Beyond studies of viral infections, there are much wider implications because every human blood sample carries the genetic signature of the individual donating it. Huge comprehensive studies of genetic variation in the human population planned by the Medical Research Council and the Wellcome Trust will establish databases of large numbers of genetic variants using single nucleotide polymorphisms. Seizure of such information will provide a detailed genetic signature of an individual and could be used as forensic evidence.
These databases will have an important role to play in developing our understanding of human genetic variation and disease, but what will protect them from seizure by legal authorities? Confidentiality and consent agreements are becoming more formal, but they are still much less so in the United Kingdom than in the United States. Evidence obtained the way it was in this case would be inadmissible in a US court, and the US institutions responsible for the research also bear responsibility for preventing violation of confidentiality agreements, providing appropriate legal advice and action in court if necessary.

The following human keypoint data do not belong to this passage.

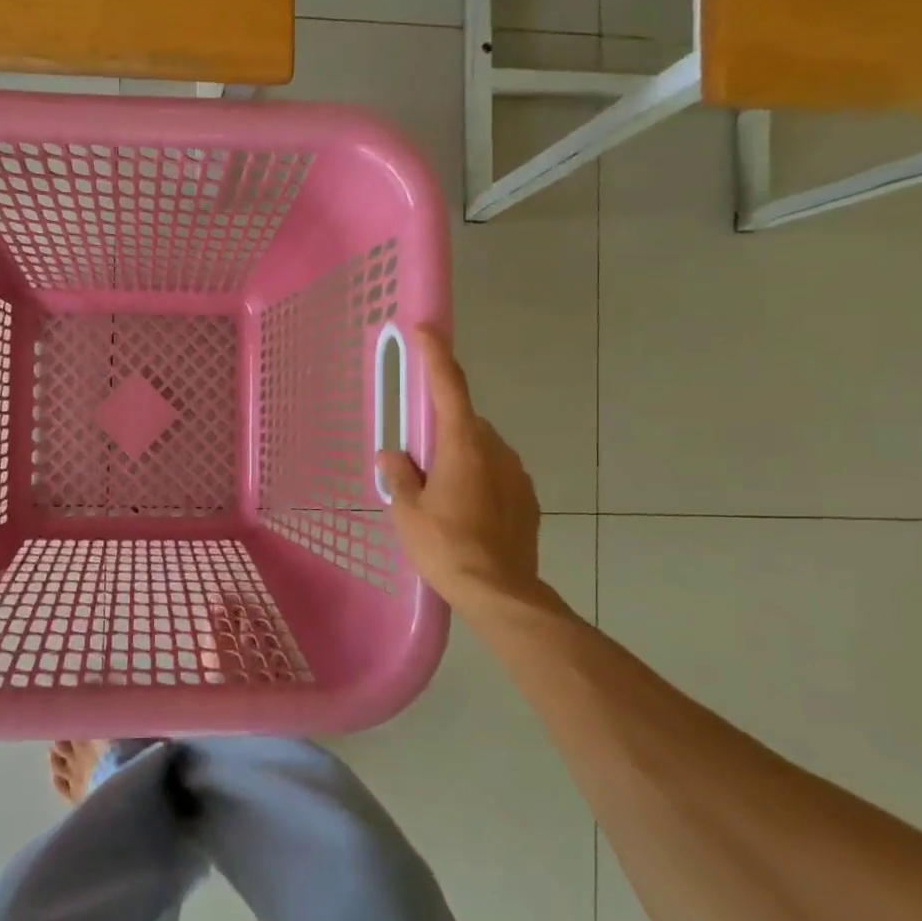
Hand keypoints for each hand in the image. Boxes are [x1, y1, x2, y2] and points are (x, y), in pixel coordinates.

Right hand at [377, 326, 575, 631]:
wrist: (501, 593)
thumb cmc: (446, 547)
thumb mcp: (407, 511)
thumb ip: (399, 476)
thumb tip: (393, 456)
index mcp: (463, 444)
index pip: (449, 386)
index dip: (435, 353)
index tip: (425, 328)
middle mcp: (495, 449)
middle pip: (463, 421)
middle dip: (440, 429)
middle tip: (416, 458)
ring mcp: (517, 473)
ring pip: (481, 449)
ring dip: (459, 457)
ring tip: (440, 495)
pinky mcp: (528, 498)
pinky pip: (496, 474)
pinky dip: (478, 480)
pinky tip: (465, 512)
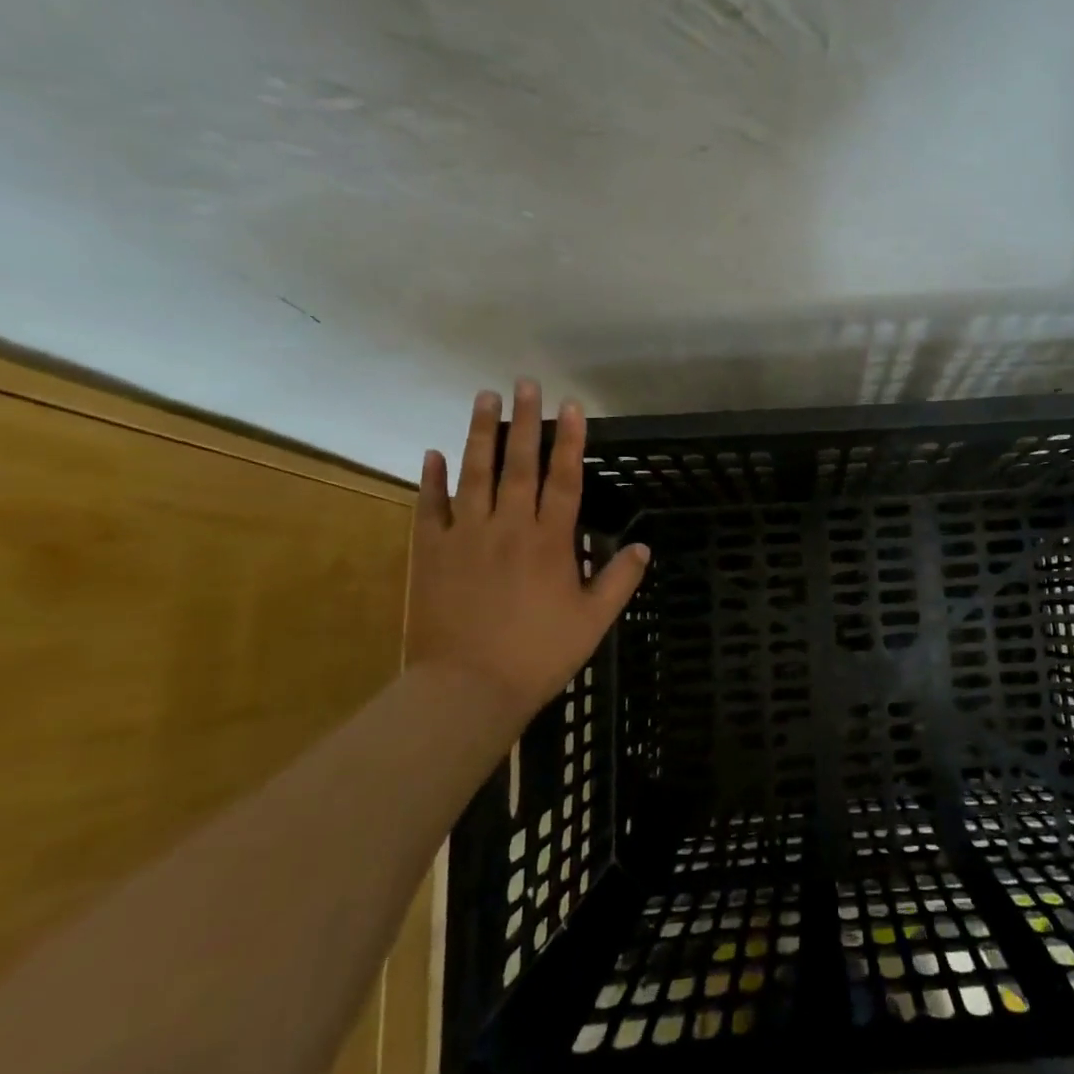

UK medical research is bound by the Helsinki declaration, in which the principle of confidentiality and "the right of research subjects to safeguard their integrity" are explicitly incorporated, as well as by the Data Protection Act. The law in both Scotland and England is also subject to the European Court, which might take a different view on confidentiality, although it does not appear likely that this will be taken forward as a test case. Thus, until we know why one case of HIV transmission out of many was chosen to establish this precedent, we cannot know how much of a threat this breach of confidentiality poses to current and proposed medical research studies. In view of the scale of existing and proposed studies, the need for clarification of the legal status of consent agreements and confidentiality in medical research is urgent.
Andrew J. Leigh Brown is professor at the University of Edinburgh and director of its Centre for HIV Research. He was responsible for part of the study referred to and was an expert witness at the trial.